Un scandale éclate dans la petite ville de Picquigny, dans la Somme, où un garagiste est condamné pour travail dissimulé. Une affaire qui révèle également des ventes de véhicules avec des vices cachés, laissant les victimes sans réponse.
Une enquête qui révèle de sombres pratiques
En 2017, la gendarmerie est appelée dans un garage de Picquigny suite à une altercation entre deux individus. Mais les forces de l’ordre découvrent rapidement bien plus que cela. En effet, une enquête est en cours depuis deux ans concernant des vices cachés dans les voitures d’occasion vendues par ce garagiste peu scrupuleux.

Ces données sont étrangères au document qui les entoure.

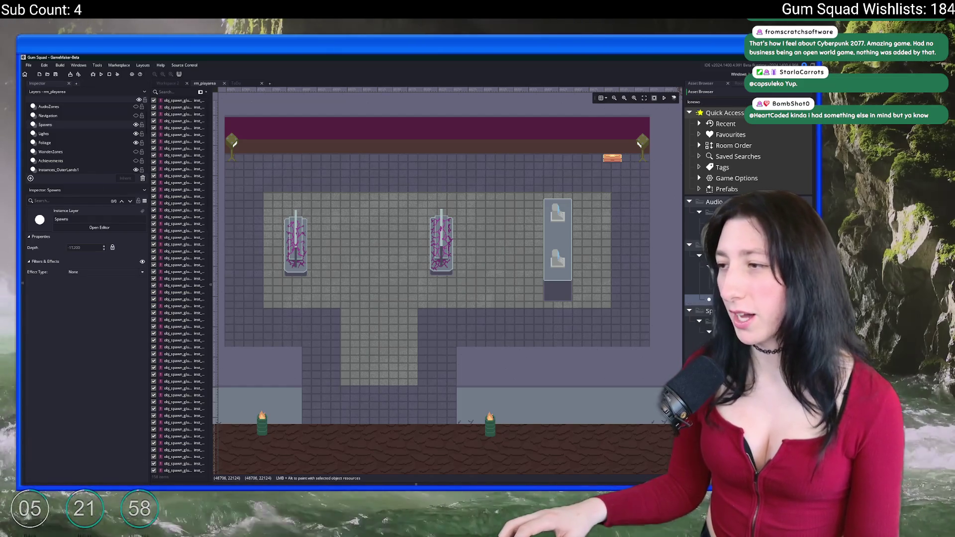
Place three obj_spawn_glummer_lonewolf spawners right of the display case
click(709, 299)
alt+click(637, 229)
alt+click(631, 280)
scroll(634, 250, down, 1)
scroll(634, 254, down, 1)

Plus grave encore, les enquêteurs mettent au jour un secret bien gardé : les deux mécaniciens qui travaillaient au sein du garage n’étaient pas déclarés. Ils ont donc exercé leur métier dans l’ombre, sans aucune reconnaissance officielle.

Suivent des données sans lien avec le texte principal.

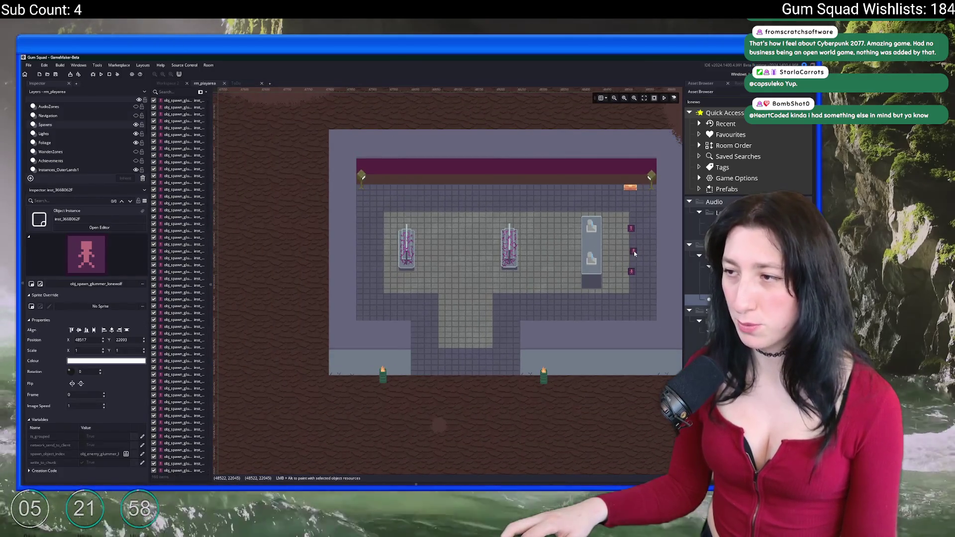
alt+click(630, 249)
Place and adjust two obj_concretebarrier0_h barriers on the dirt outside the entrance
scroll(620, 242, down, 1)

Des conditions de travail indignes
Au cours de l’enquête, de terribles révélations émergent. Les employés du garage clandestin ont travaillé pendant près de sept mois sans toucher de salaire décent. Le fils, qui était présent tous les jours, a seulement reçu une maigre somme de 200 euros, alors qu’il a participé à la réparation de centaines de voitures.
Ces employés exploités n’ont bénéficié d’aucun équipement de protection. En cas de blessure, ils n’ont pas reçu de prise en charge médicale adéquate. Les conditions de travail étaient dangereuses et irrespectueuses de tout droit du travail.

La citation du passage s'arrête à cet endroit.